A managed ML workflow platform for Amazon Robotics science teams. Write Python, declare your compute needs, and run—without managing any infrastructure.

What is Metaflow

The Short Version

Metaflow is an open-source Python framework for building and running ML workflows. Originally built at Netflix, it lets you define pipelines as Python classes where each step is a method decorated with @step.

This platform deploys a fully managed Metaflow environment on AWS specifically for Amazon Robotics. You get GPU compute, artifact storage, workflow orchestration, a web UI, and SSO authentication—all pre-configured and ready to use.

Who is this for? Any Amazon Robotics science team running compute-intensive workloads: RL policy training, physics simulation (Isaac Lab, MuJoCo, Drake), hyperparameter sweeps, data pipelines, or any workflow that benefits from GPU acceleration and reproducibility.
Key Concepts

Metaflow Building Blocks

Understanding four concepts unlocks the entire platform:

Flow

A Python class that defines a directed acyclic graph (DAG) of steps. Each flow is a complete pipeline.

Step

A method decorated with @step. Each step runs in its own container with the compute resources you specify.

Run

A single execution of a flow. Every run is tracked, versioned, and browsable in the UI.

Artifact

Data assigned to self.* in a step. Automatically serialized to S3 and available in downstream steps.

Compute Tiers

Three GPU Tiers

Request the right compute for your workload. Karpenter auto-provisions nodes and scales to zero when you're done.

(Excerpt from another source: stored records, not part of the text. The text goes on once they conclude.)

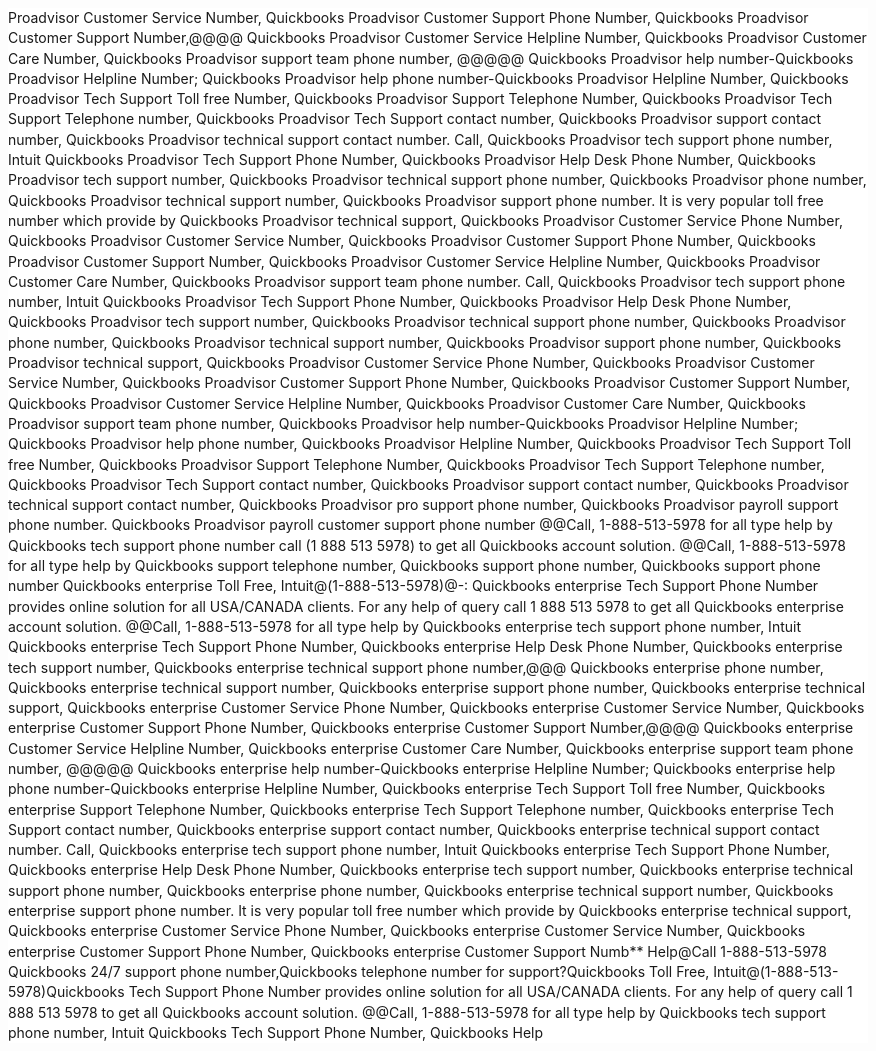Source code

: Proadvisor Customer Service Number, Quickbooks Proadvisor Customer Support Phone Number, Quickbooks Proadvisor Customer Support Number,@@@@ Quickbooks Proadvisor Customer Service Helpline Number, Quickbooks Proadvisor Customer Care Number, Quickbooks Proadvisor support team phone number, @@@@@ Quickbooks Proadvisor help number-Quickbooks Proadvisor Helpline Number; Quickbooks Proadvisor help phone number-Quickbooks Proadvisor Helpline Number, Quickbooks Proadvisor Tech Support Toll free Number, Quickbooks Proadvisor Support Telephone Number, Quickbooks Proadvisor Tech Support Telephone number, Quickbooks Proadvisor Tech Support contact number, Quickbooks Proadvisor support contact number, Quickbooks Proadvisor technical support contact number. Call, Quickbooks Proadvisor tech support phone number, Intuit Quickbooks Proadvisor Tech Support Phone Number, Quickbooks Proadvisor Help Desk Phone Number, Quickbooks Proadvisor tech support number, Quickbooks Proadvisor technical support phone number, Quickbooks Proadvisor phone number, Quickbooks Proadvisor technical support number, Quickbooks Proadvisor support phone number. It is very popular toll free number which provide by Quickbooks Proadvisor technical support, Quickbooks Proadvisor Customer Service Phone Number, Quickbooks Proadvisor Customer Service Number, Quickbooks Proadvisor Customer Support Phone Number, Quickbooks Proadvisor Customer Support Number, Quickbooks Proadvisor Customer Service Helpline Number, Quickbooks Proadvisor Customer Care Number, Quickbooks Proadvisor support team phone number. Call, Quickbooks Proadvisor tech support phone number, Intuit Quickbooks Proadvisor Tech Support Phone Number, Quickbooks Proadvisor Help Desk Phone Number, Quickbooks Proadvisor tech support number, Quickbooks Proadvisor technical support phone number, Quickbooks Proadvisor phone number, Quickbooks Proadvisor technical support number, Quickbooks Proadvisor support phone number, Quickbooks Proadvisor technical support, Quickbooks Proadvisor Customer Service Phone Number, Quickbooks Proadvisor Customer Service Number, Quickbooks Proadvisor Customer Support Phone Number, Quickbooks Proadvisor Customer Support Number, Quickbooks Proadvisor Customer Service Helpline Number, Quickbooks Proadvisor Customer Care Number, Quickbooks Proadvisor support team phone number, Quickbooks Proadvisor help number-Quickbooks Proadvisor Helpline Number; Quickbooks Proadvisor help phone number, Quickbooks Proadvisor Helpline Number, Quickbooks Proadvisor Tech Support Toll free Number, Quickbooks Proadvisor Support Telephone Number, Quickbooks Proadvisor Tech Support Telephone number, Quickbooks Proadvisor Tech Support contact number, Quickbooks Proadvisor support contact number, Quickbooks Proadvisor technical support contact number, Quickbooks Proadvisor pro support phone number, Quickbooks Proadvisor payroll support phone number. Quickbooks Proadvisor payroll customer support phone number @@Call, 1-888-513-5978 for all type help by Quickbooks tech support phone number call (1 888 513 5978) to get all Quickbooks account solution. @@Call, 1-888-513-5978 for all type help by Quickbooks support telephone number, Quickbooks support phone number, Quickbooks support phone number Quickbooks enterprise Toll Free, Intuit@(1-888-513-5978)@-: Quickbooks enterprise Tech Support Phone Number provides online solution for all USA/CANADA clients. For any help of query call 1 888 513 5978 to get all Quickbooks enterprise account solution. @@Call, 1-888-513-5978 for all type help by Quickbooks enterprise tech support phone number, Intuit Quickbooks enterprise Tech Support Phone Number, Quickbooks enterprise Help Desk Phone Number, Quickbooks enterprise tech support number, Quickbooks enterprise technical support phone number,@@@ Quickbooks enterprise phone number, Quickbooks enterprise technical support number, Quickbooks enterprise support phone number, Quickbooks enterprise technical support, Quickbooks enterprise Customer Service Phone Number, Quickbooks enterprise Customer Service Number, Quickbooks enterprise Customer Support Phone Number, Quickbooks enterprise Customer Support Number,@@@@ Quickbooks enterprise Customer Service Helpline Number, Quickbooks enterprise Customer Care Number, Quickbooks enterprise support team phone number, @@@@@ Quickbooks enterprise help number-Quickbooks enterprise Helpline Number; Quickbooks enterprise help phone number-Quickbooks enterprise Helpline Number, Quickbooks enterprise Tech Support Toll free Number, Quickbooks enterprise Support Telephone Number, Quickbooks enterprise Tech Support Telephone number, Quickbooks enterprise Tech Support contact number, Quickbooks enterprise support contact number, Quickbooks enterprise technical support contact number. Call, Quickbooks enterprise tech support phone number, Intuit Quickbooks enterprise Tech Support Phone Number, Quickbooks enterprise Help Desk Phone Number, Quickbooks enterprise tech support number, Quickbooks enterprise technical support phone number, Quickbooks enterprise phone number, Quickbooks enterprise technical support number, Quickbooks enterprise support phone number. It is very popular toll free number which provide by Quickbooks enterprise technical support, Quickbooks enterprise Customer Service Phone Number, Quickbooks enterprise Customer Service Number, Quickbooks enterprise Customer Support Phone Number, Quickbooks enterprise Customer Support Numb** Help@Call 1-888-513-5978 Quickbooks 24/7 support phone number,Quickbooks telephone number for support?Quickbooks Toll Free, Intuit@(1-888-513-5978)Quickbooks Tech Support Phone Number provides online solution for all USA/CANADA clients. For any help of query call 1 888 513 5978 to get all Quickbooks account solution. @@Call, 1-888-513-5978 for all type help by Quickbooks tech support phone number, Intuit Quickbooks Tech Support Phone Number, Quickbooks Help
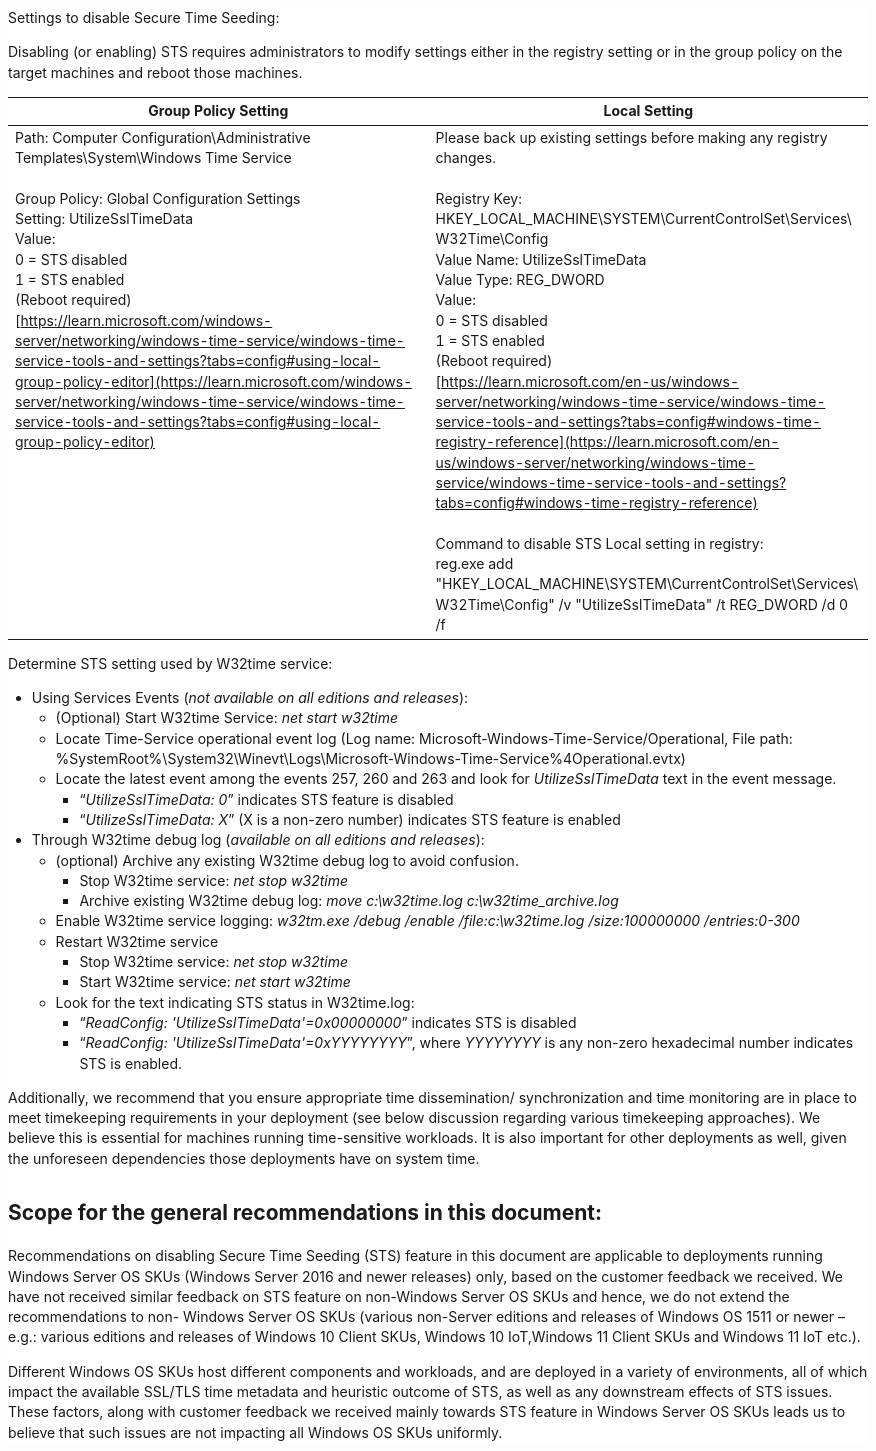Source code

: Settings to disable Secure Time Seeding:

Disabling (or enabling) STS requires administrators to modify settings either in the registry setting or in the group policy on the target machines and reboot those machines.

| Group Policy Setting | Local Setting |
|----------------------|---------------|
| Path: Computer Configuration\Administrative Templates\System\Windows Time Service<br><br>Group Policy: Global Configuration Settings<br>Setting: UtilizeSslTimeData<br>Value:<br>0 = STS disabled<br>1 = STS enabled<br>(Reboot required)<br>[https://learn.microsoft.com/windows-server/networking/windows-time-service/windows-time-service-tools-and-settings?tabs=config#using-local-group-policy-editor](https://learn.microsoft.com/windows-server/networking/windows-time-service/windows-time-service-tools-and-settings?tabs=config#using-local-group-policy-editor) | Please back up existing settings before making any registry changes.<br><br>Registry Key: HKEY_LOCAL_MACHINE\SYSTEM\CurrentControlSet\Services\W32Time\Config<br>Value Name: UtilizeSslTimeData<br>Value Type: REG_DWORD<br>Value:<br>0 = STS disabled<br>1 = STS enabled<br>(Reboot required)<br>[https://learn.microsoft.com/en-us/windows-server/networking/windows-time-service/windows-time-service-tools-and-settings?tabs=config#windows-time-registry-reference](https://learn.microsoft.com/en-us/windows-server/networking/windows-time-service/windows-time-service-tools-and-settings?tabs=config#windows-time-registry-reference)<br><br>Command to disable STS Local setting in registry:<br>reg.exe add "HKEY_LOCAL_MACHINE\SYSTEM\CurrentControlSet\Services\W32Time\Config" /v "UtilizeSslTimeData" /t REG_DWORD /d 0 /f |

Determine STS setting used by W32time service:
- Using Services Events (_not available on all editions and releases_):
  - (Optional) Start W32time Service: _net start w32time_
  - Locate Time-Service operational event log (Log name: Microsoft-Windows-Time-Service/Operational, File path: %SystemRoot%\System32\Winevt\Logs\Microsoft-Windows-Time-Service%4Operational.evtx)
  - Locate the latest event among the events 257, 260 and 263 and look for _UtilizeSslTimeData_ text in the event message.
    - “_UtilizeSslTimeData: 0_” indicates STS feature is disabled
    - “_UtilizeSslTimeData: X_” (X is a non-zero number) indicates STS feature is enabled
- Through W32time debug log (_available on all editions and releases_):
  - (optional) Archive any existing W32time debug log to avoid confusion.
    - Stop W32time service: _net stop w32time_
    - Archive existing W32time debug log: _move c:\w32time.log c:\w32time_archive.log_
  - Enable W32time service logging: _w32tm.exe /debug /enable /file:c:\w32time.log /size:100000000 /entries:0-300_
  - Restart W32time service
    - Stop W32time service: _net stop w32time_
    - Start W32time service: _net start w32time_
  - Look for the text indicating STS status in W32time.log:
    - “_ReadConfig: 'UtilizeSslTimeData'=0x00000000_” indicates STS is disabled
    - “_ReadConfig: 'UtilizeSslTimeData'=0xYYYYYYYY_”, where _YYYYYYYY_ is any non-zero hexadecimal number indicates STS is enabled.

Additionally, we recommend that you ensure appropriate time dissemination/ synchronization and time monitoring are in place to meet timekeeping requirements in your deployment (see below discussion regarding various timekeeping approaches). We believe this is essential for machines running time-sensitive workloads. It is also important for other deployments as well, given the unforeseen dependencies those deployments have on system time.

## Scope for the general recommendations in this document:

Recommendations on disabling Secure Time Seeding (STS) feature in this document are applicable to deployments running Windows Server OS SKUs (Windows Server 2016 and newer releases) only, based on the customer feedback we received. We have not received similar feedback on STS feature on non-Windows Server OS SKUs and hence, we do not extend the recommendations to non- Windows Server OS SKUs (various non-Server editions and releases of Windows OS 1511 or newer –e.g.: various editions and releases of Windows 10 Client SKUs, Windows 10 IoT,Windows 11 Client SKUs and Windows 11 IoT etc.).

Different Windows OS SKUs host different components and workloads, and are deployed in a variety of environments, all of which impact the available SSL/TLS time metadata and heuristic outcome of STS, as well as any downstream effects of STS issues. These factors, along with customer feedback we received mainly towards STS feature in Windows Server OS SKUs leads us to believe that such issues are not impacting all Windows OS SKUs uniformly.
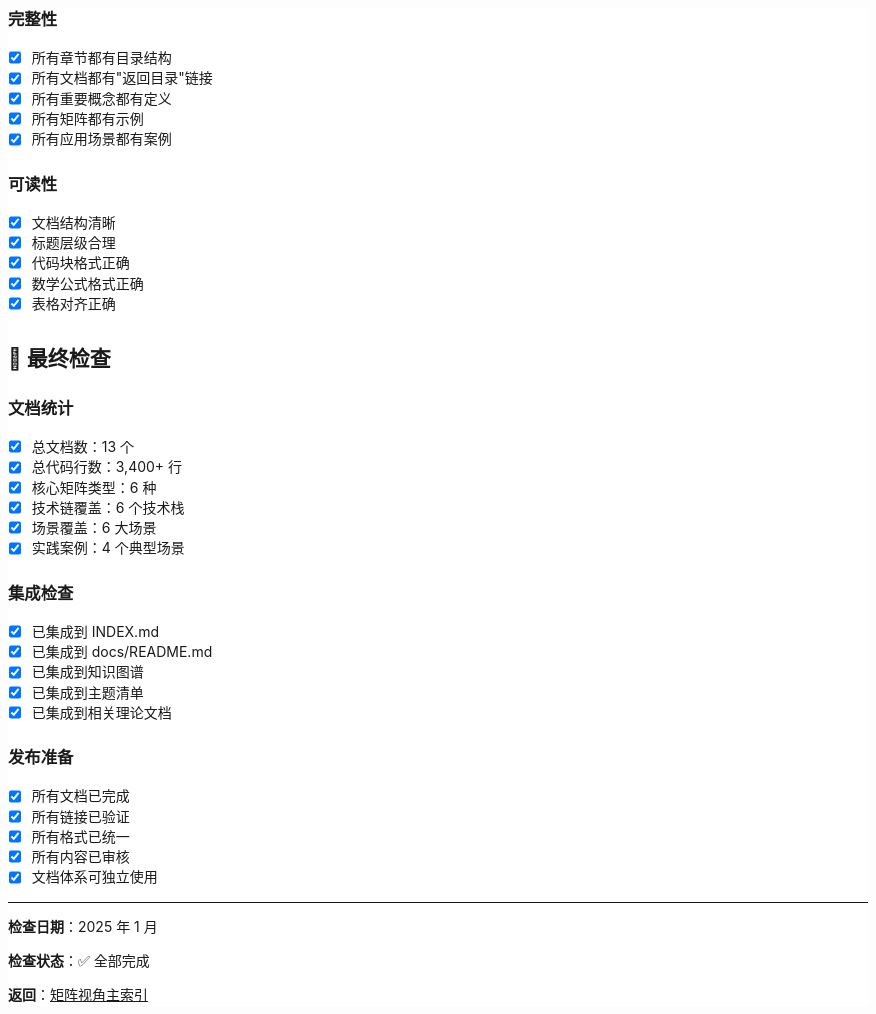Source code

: ### 完整性

- [x] 所有章节都有目录结构
- [x] 所有文档都有"返回目录"链接
- [x] 所有重要概念都有定义
- [x] 所有矩阵都有示例
- [x] 所有应用场景都有案例

### 可读性

- [x] 文档结构清晰
- [x] 标题层级合理
- [x] 代码块格式正确
- [x] 数学公式格式正确
- [x] 表格对齐正确

## 🎯 最终检查

### 文档统计

- [x] 总文档数：13 个
- [x] 总代码行数：3,400+ 行
- [x] 核心矩阵类型：6 种
- [x] 技术链覆盖：6 个技术栈
- [x] 场景覆盖：6 大场景
- [x] 实践案例：4 个典型场景

### 集成检查

- [x] 已集成到 INDEX.md
- [x] 已集成到 docs/README.md
- [x] 已集成到知识图谱
- [x] 已集成到主题清单
- [x] 已集成到相关理论文档

### 发布准备

- [x] 所有文档已完成
- [x] 所有链接已验证
- [x] 所有格式已统一
- [x] 所有内容已审核
- [x] 文档体系可独立使用

---

**检查日期**：2025 年 1 月

**检查状态**：✅ 全部完成

**返回**：[矩阵视角主索引](README.md)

Tier Instance Families GPUs Use Case
cpu-only c, m, r (gen 5+) Data processing, preprocessing, lightweight computation
standard-gpu g5, g6, g6e L4, L40S Most training and simulation workloads
top-tier-gpu p4d/de, p5/e/en, p6-b200 A100, H100, B200 Large-scale training, multi-GPU, distributed

You choose the tier via the @resources decorator. The platform handles provisioning, scheduling, and cleanup.

Architecture

Platform Architecture

The platform is deployed as six isolated CloudFormation stacks. The key design principle: data is separated from compute. You can rebuild the entire EKS cluster without losing a single artifact or metadata record.

VPC Stack

Multi-AZ VPC with secondary CIDR blocks for pod IP isolation, NAT gateways, and VPC endpoints.

Data Stack

Aurora PostgreSQL (metadata) + S3 (artifacts). Both have RETAIN policies—they survive stack deletion.

EKS Stack

EKS Auto Mode cluster with Karpenter, Argo Workflows, Argo Events, Kyverno, and the Metaflow service.

Auth Stack

Cognito User Pool with Amazon Federate as the OIDC identity provider. CLI uses PKCE; browser uses OIDC.

DNS Stack

Stage-specific hosted zone with wildcard ACM certificate and cross-account delegation.

Ingress Stack

NLB + Envoy Gateway + External DNS. Routes CLI, API, and UI traffic with TLS termination.

What You Get

What Metaflow Gives You

Compared to managing your own EKS cluster, GPU instances, and workflow engine:

Domain & Access

How to Access

The platform is available at:

Web UI

https://{stage}.metaflow.simulation.amazon.dev

CLI API

https://{stage}.metaflow.simulation.amazon.dev/cli

Metadata API

https://{stage}.metaflow.simulation.amazon.dev/api/metadata

Replace {stage} with your environment: alpha, sandbox, or prod.

Authentication required. All endpoints require Amazon SSO authentication via Midway. See the Onboarding guide for setup instructions.